**What needs to be done**
Each record is to be transcribed exactly.

**Material for the task**
--- START ---

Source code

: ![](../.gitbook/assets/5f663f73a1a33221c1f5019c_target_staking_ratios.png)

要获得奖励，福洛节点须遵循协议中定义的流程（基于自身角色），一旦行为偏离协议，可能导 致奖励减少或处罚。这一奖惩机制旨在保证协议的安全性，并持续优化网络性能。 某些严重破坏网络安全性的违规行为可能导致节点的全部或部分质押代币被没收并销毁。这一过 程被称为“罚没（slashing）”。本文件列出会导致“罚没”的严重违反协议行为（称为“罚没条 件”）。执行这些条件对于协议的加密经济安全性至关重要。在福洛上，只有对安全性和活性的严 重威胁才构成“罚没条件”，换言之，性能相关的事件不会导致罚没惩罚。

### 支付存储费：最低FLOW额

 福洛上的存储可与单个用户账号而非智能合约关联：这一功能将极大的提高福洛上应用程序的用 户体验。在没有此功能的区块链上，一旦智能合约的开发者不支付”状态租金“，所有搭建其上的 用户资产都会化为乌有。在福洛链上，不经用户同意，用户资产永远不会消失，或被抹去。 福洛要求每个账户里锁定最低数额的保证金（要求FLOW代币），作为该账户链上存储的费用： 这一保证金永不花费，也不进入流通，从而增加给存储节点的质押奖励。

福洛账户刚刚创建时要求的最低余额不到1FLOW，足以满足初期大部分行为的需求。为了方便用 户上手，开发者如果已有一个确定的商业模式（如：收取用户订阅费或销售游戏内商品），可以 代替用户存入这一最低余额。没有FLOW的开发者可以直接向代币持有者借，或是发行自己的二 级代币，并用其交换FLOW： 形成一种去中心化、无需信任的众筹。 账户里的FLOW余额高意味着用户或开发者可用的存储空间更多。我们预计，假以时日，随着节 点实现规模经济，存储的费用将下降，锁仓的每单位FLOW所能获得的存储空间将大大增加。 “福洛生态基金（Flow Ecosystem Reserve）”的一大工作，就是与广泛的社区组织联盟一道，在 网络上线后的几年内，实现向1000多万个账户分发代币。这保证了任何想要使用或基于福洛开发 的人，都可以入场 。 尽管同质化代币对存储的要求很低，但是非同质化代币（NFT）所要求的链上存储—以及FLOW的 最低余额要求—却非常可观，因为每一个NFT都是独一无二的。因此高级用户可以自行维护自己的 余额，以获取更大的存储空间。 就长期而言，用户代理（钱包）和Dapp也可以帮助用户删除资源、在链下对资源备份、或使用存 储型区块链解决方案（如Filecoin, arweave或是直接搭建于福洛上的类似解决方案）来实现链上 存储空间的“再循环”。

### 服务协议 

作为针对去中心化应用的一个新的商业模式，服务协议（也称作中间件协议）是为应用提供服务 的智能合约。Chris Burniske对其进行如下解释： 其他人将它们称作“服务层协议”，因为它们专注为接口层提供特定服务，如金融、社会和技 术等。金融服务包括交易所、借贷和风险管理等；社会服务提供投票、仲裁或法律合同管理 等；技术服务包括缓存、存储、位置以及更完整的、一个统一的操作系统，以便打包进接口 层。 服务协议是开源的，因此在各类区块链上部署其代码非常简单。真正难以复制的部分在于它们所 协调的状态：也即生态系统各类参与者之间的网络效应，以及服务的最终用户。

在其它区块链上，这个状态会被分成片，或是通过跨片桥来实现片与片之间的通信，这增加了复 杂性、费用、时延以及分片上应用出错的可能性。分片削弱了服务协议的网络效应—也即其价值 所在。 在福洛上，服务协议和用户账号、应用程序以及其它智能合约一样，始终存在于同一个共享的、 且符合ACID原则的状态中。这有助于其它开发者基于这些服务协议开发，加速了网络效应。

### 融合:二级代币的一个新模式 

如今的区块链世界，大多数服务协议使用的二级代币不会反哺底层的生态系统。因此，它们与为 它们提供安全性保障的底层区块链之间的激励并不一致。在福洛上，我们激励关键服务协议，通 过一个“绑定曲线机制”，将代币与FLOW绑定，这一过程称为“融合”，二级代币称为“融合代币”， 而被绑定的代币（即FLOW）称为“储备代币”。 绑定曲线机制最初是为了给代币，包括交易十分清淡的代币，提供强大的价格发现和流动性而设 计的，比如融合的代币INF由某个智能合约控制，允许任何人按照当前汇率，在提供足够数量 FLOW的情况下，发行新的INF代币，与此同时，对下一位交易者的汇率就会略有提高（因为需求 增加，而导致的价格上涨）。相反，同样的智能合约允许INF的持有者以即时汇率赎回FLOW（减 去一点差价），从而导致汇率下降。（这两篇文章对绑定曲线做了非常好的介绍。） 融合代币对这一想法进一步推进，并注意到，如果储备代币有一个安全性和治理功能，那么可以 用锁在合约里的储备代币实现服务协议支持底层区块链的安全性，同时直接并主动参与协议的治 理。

--- END ---

**Task answer**
Source code

: ![](../.gitbook/assets/5f663f73a1a33221c1f5019c_target_staking_ratios.png)

要获得奖励，福洛节点须遵循协议中定义的流程（基于自身角色），一旦行为偏离协议，可能导 致奖励减少或处罚。这一奖惩机制旨在保证协议的安全性，并持续优化网络性能。 某些严重破坏网络安全性的违规行为可能导致节点的全部或部分质押代币被没收并销毁。这一过 程被称为“罚没（slashing）”。本文件列出会导致“罚没”的严重违反协议行为（称为“罚没条 件”）。执行这些条件对于协议的加密经济安全性至关重要。在福洛上，只有对安全性和活性的严 重威胁才构成“罚没条件”，换言之，性能相关的事件不会导致罚没惩罚。

### 支付存储费：最低FLOW额

 福洛上的存储可与单个用户账号而非智能合约关联：这一功能将极大的提高福洛上应用程序的用 户体验。在没有此功能的区块链上，一旦智能合约的开发者不支付”状态租金“，所有搭建其上的 用户资产都会化为乌有。在福洛链上，不经用户同意，用户资产永远不会消失，或被抹去。 福洛要求每个账户里锁定最低数额的保证金（要求FLOW代币），作为该账户链上存储的费用： 这一保证金永不花费，也不进入流通，从而增加给存储节点的质押奖励。

福洛账户刚刚创建时要求的最低余额不到1FLOW，足以满足初期大部分行为的需求。为了方便用 户上手，开发者如果已有一个确定的商业模式（如：收取用户订阅费或销售游戏内商品），可以 代替用户存入这一最低余额。没有FLOW的开发者可以直接向代币持有者借，或是发行自己的二 级代币，并用其交换FLOW： 形成一种去中心化、无需信任的众筹。 账户里的FLOW余额高意味着用户或开发者可用的存储空间更多。我们预计，假以时日，随着节 点实现规模经济，存储的费用将下降，锁仓的每单位FLOW所能获得的存储空间将大大增加。 “福洛生态基金（Flow Ecosystem Reserve）”的一大工作，就是与广泛的社区组织联盟一道，在 网络上线后的几年内，实现向1000多万个账户分发代币。这保证了任何想要使用或基于福洛开发 的人，都可以入场 。 尽管同质化代币对存储的要求很低，但是非同质化代币（NFT）所要求的链上存储—以及FLOW的 最低余额要求—却非常可观，因为每一个NFT都是独一无二的。因此高级用户可以自行维护自己的 余额，以获取更大的存储空间。 就长期而言，用户代理（钱包）和Dapp也可以帮助用户删除资源、在链下对资源备份、或使用存 储型区块链解决方案（如Filecoin, arweave或是直接搭建于福洛上的类似解决方案）来实现链上 存储空间的“再循环”。

### 服务协议 

作为针对去中心化应用的一个新的商业模式，服务协议（也称作中间件协议）是为应用提供服务 的智能合约。Chris Burniske对其进行如下解释： 其他人将它们称作“服务层协议”，因为它们专注为接口层提供特定服务，如金融、社会和技 术等。金融服务包括交易所、借贷和风险管理等；社会服务提供投票、仲裁或法律合同管理 等；技术服务包括缓存、存储、位置以及更完整的、一个统一的操作系统，以便打包进接口 层。 服务协议是开源的，因此在各类区块链上部署其代码非常简单。真正难以复制的部分在于它们所 协调的状态：也即生态系统各类参与者之间的网络效应，以及服务的最终用户。

在其它区块链上，这个状态会被分成片，或是通过跨片桥来实现片与片之间的通信，这增加了复 杂性、费用、时延以及分片上应用出错的可能性。分片削弱了服务协议的网络效应—也即其价值 所在。 在福洛上，服务协议和用户账号、应用程序以及其它智能合约一样，始终存在于同一个共享的、 且符合ACID原则的状态中。这有助于其它开发者基于这些服务协议开发，加速了网络效应。

### 融合:二级代币的一个新模式 

如今的区块链世界，大多数服务协议使用的二级代币不会反哺底层的生态系统。因此，它们与为 它们提供安全性保障的底层区块链之间的激励并不一致。在福洛上，我们激励关键服务协议，通 过一个“绑定曲线机制”，将代币与FLOW绑定，这一过程称为“融合”，二级代币称为“融合代币”， 而被绑定的代币（即FLOW）称为“储备代币”。 绑定曲线机制最初是为了给代币，包括交易十分清淡的代币，提供强大的价格发现和流动性而设 计的，比如融合的代币INF由某个智能合约控制，允许任何人按照当前汇率，在提供足够数量 FLOW的情况下，发行新的INF代币，与此同时，对下一位交易者的汇率就会略有提高（因为需求 增加，而导致的价格上涨）。相反，同样的智能合约允许INF的持有者以即时汇率赎回FLOW（减 去一点差价），从而导致汇率下降。（这两篇文章对绑定曲线做了非常好的介绍。） 融合代币对这一想法进一步推进，并注意到，如果储备代币有一个安全性和治理功能，那么可以 用锁在合约里的储备代币实现服务协议支持底层区块链的安全性，同时直接并主动参与协议的治 理。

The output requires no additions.